PASSAGE PROVIDED:
Window(Analytic) Functions
Window (Analytic) Functions#
Commonly known as analytic functions, window functions(ANSI/ISO SQL standard uses the term window functions) calculate aggregate values based on groups of rows. Window functions(or analytic functions) are similar to regular aggregate functions in the sense that they operate on multiple numbers of rows or groups of rows within result sets returned by queries. However, the groups of rows that window functions operate on are defined by the PARTITION BY and the ROWS/RANGE subclause nested in the OVER clause, rather than by the GROUP BY clause. Order within these groups is also decided by the ORDER BY subclause nested in the OVER clause, rather than by the ORDER BY clause of the main query.
In this section, the group divided by the PARTITION BY subclause will be called a "partition", and the group divided by the ROWS/RANGE subclause will be called a "window".

EXERCISE 1:
List every SQL clause or subclause named in the passage on window functions.
The records that follow have no connection to the passage on window functions.

EXTRACTED INFORMATION:
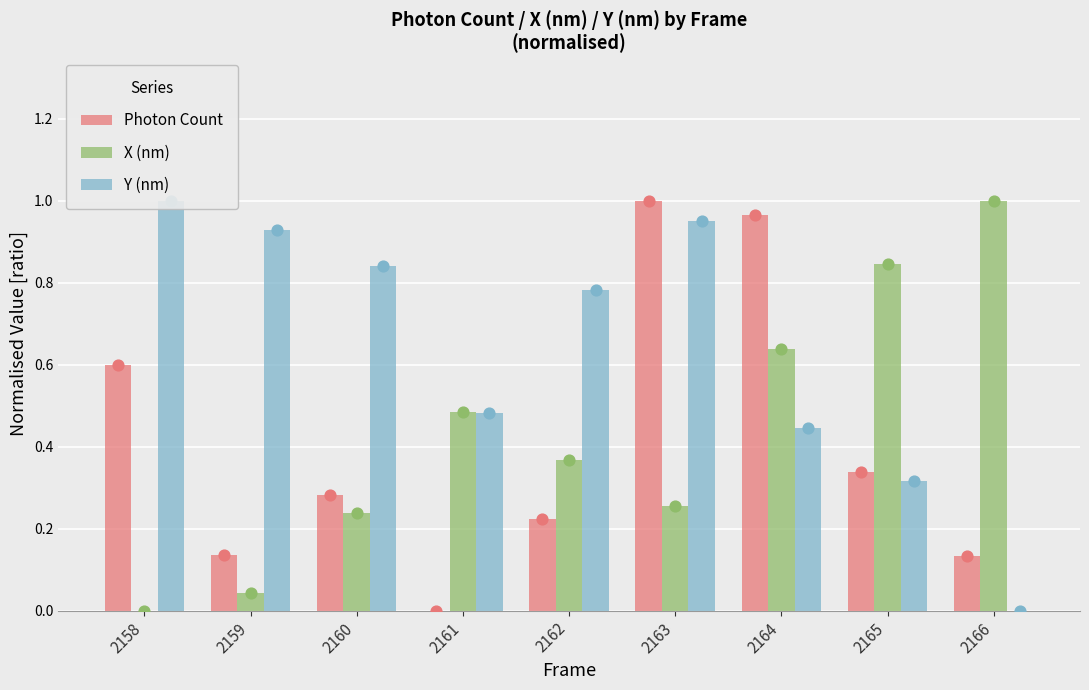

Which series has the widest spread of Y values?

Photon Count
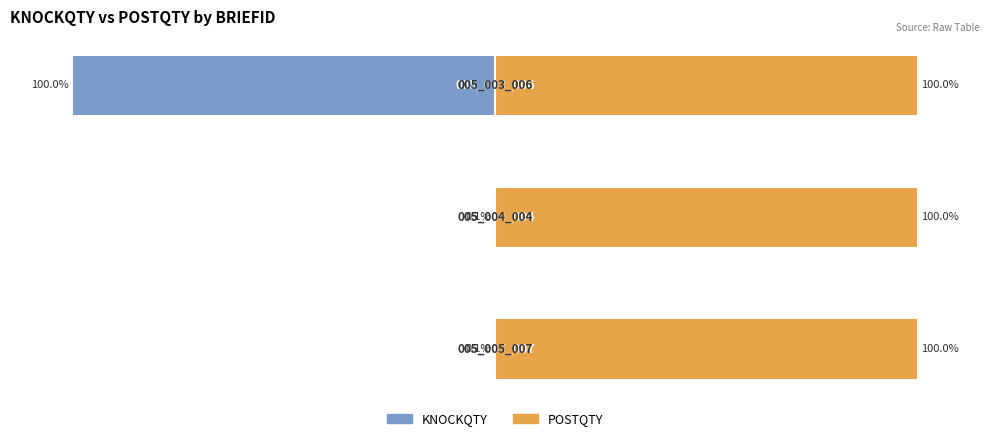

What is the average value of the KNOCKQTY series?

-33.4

--

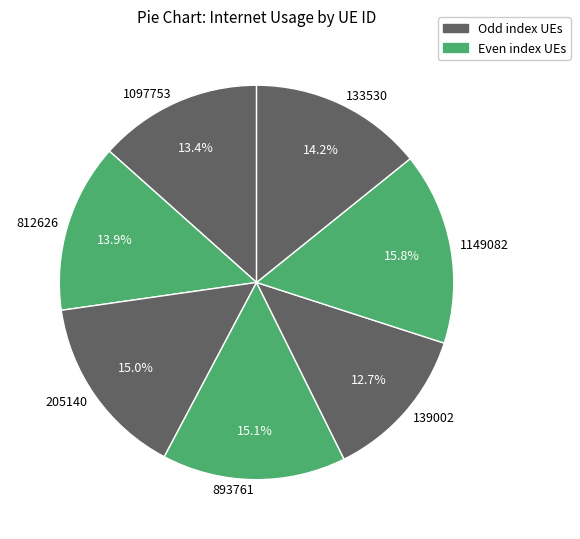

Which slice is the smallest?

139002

EXERCISE 2:
In the records, swap "series" for "data series" in the lines starting at the one containing "Which series has" and ending at the one containing "What is the", and give back only those lines without the pictures.

EXERCISE RESULT 1:
PARTITION BY, ROWS/RANGE, OVER, GROUP BY, ORDER BY

EXERCISE RESULT 2:
Which data series has the widest spread of Y values?

Photon Count

What is the average value of the KNOCKQTY data series?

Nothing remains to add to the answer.